Experience demonstrates that security of tenure is a necessary but not sufficient condition for effective forest management. For example, where the institutional framework is weak, the devolution of forest management responsibilities to individuals or communities is bound to fail.
In many African countries, changes towards locally based forest management have had concrete results only when reform has been carried out with adequate institutional support, capacity building and timelines. The case studies summarized above illustrate how ongoing and future forest tenure reforms need to address the following priority issues.
Clear, secure and diversified forest tenure systems are fundamental to sustainable forest management and rural livelihoods based on sustainable use of forest products. However, most current policies and legal frameworks continue to limit access to forest resources.

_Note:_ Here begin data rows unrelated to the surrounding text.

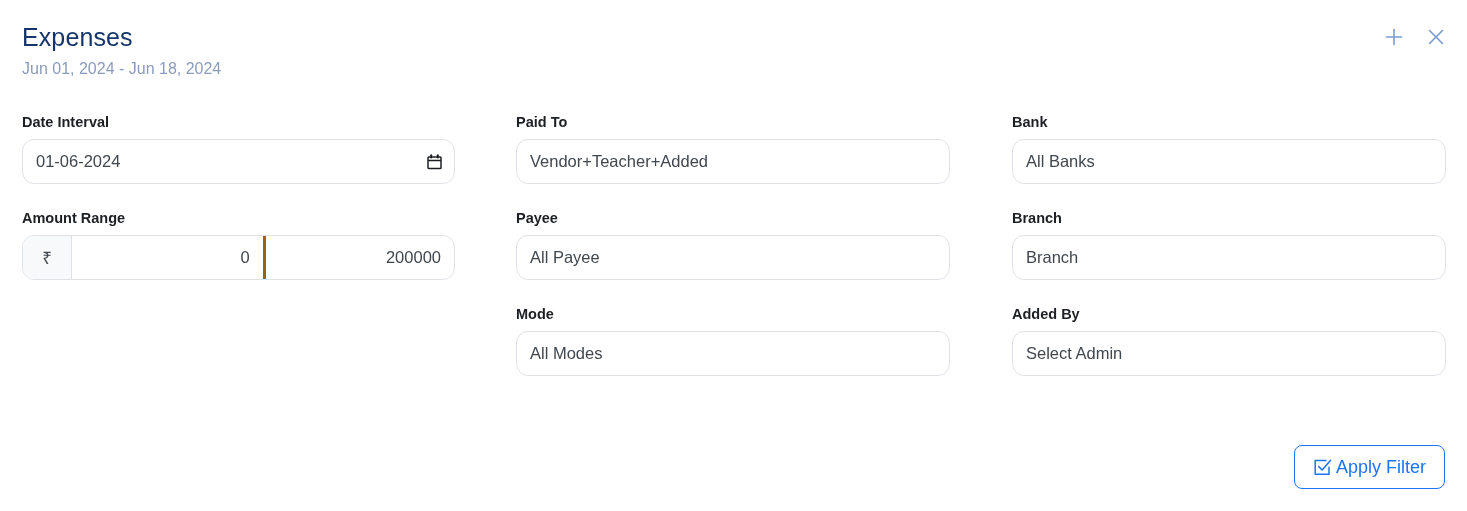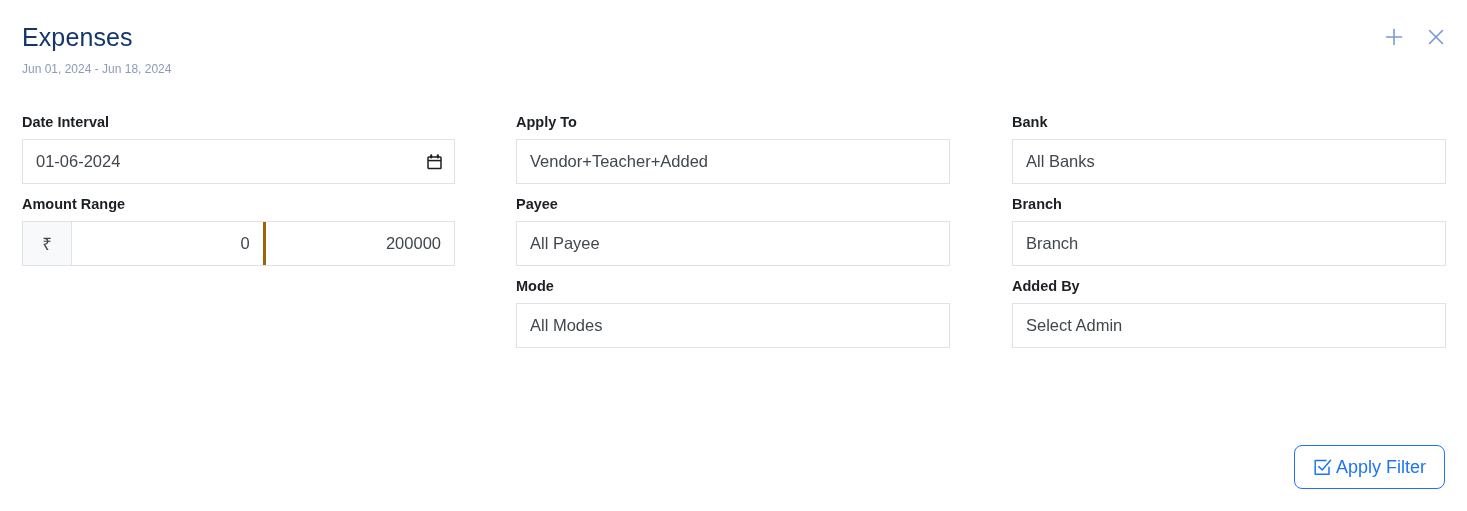--- a/index.html
+++ b/index.html
@@ -40,21 +40,21 @@
     line-height: 32px;
     font-weight: 400;
     color: #14366b;
     letter-spacing: 0.1px;
     white-space: nowrap;
   }
   .header-subtitle {
     position: absolute;
     left: 22px;
     top: 58px;
-    font-size: 12px;
+    font-size: 16px;
     line-height: 22px;
     font-weight: 400;
     color: #8b9bbb;
     white-space: nowrap;
   }
   .header-actions {
     position: absolute;
     right: 18px;
     top: 24px;
     display: flex;
@@ -83,35 +83,35 @@
     width: 100%;
   }
   .col {
     position: absolute;
     top: 0;
   }
   .col-1 { left: 22px;   width: 433px; }
   .col-2 { left: 516px;  width: 434px; }
   .col-3 { left: 1012px; width: 434px; }
 
-  .field { margin-bottom: 10px; }
+  .field { margin-bottom: 24px; }
   .field-label {
     font-size: 14.5px;
     font-weight: 700;
     color: #1c1f23;
     line-height: 20px;
     margin-bottom: 7px;
     white-space: nowrap;
   }
 
   .control {
     width: 100%;
     height: 45px;
     border: 1px solid #dfe3e8;
-    border-radius: 0;
+    border-radius: 12px;
     background: #ffffff;
     display: flex;
     align-items: stretch;
     overflow: hidden;
   }
 
   .text-value {
     flex: 1 1 auto;
     display: flex;
     align-items: center;
@@ -261,21 +261,21 @@
           <div class="amt-seg">200000</div>
         </div>
       </div>
 
 
     </div>
 
     <div class="col col-2">
 
       <div class="field">
-        <div class="field-label">Apply To</div>
+        <div class="field-label">Paid To</div>
         <div class="control">
           <div class="text-value">Vendor+Teacher+Added</div>
         </div>
       </div>
 
       <div class="field">
         <div class="field-label">Payee</div>
         <div class="control">
           <div class="text-value">All Payee</div>
         </div>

Evidence is emerging that in many countries in Africa, tenure arrangements that provide tangible rights to local users are more conducive than full State control of forests to sustainable forest management and livelihood improvement.
A number of African countries have reformed tenure systems to support locally based forest management. Experience suggests that the process of implementing tenure reform is as important as the tenure arrangement itself. It is critical to allocate sufficient time, to identify all stakeholders involved and the steps to be taken, and to create a monitoring system that allows for “learning by doing”.
A secure and diversified tenure system that takes into account the country’s particular socio-economic context and stakeholders’ capacities, and where multiple stakeholders share responsibilities and benefits, can help to mobilize investment and ensure social as well as environmental sustainability.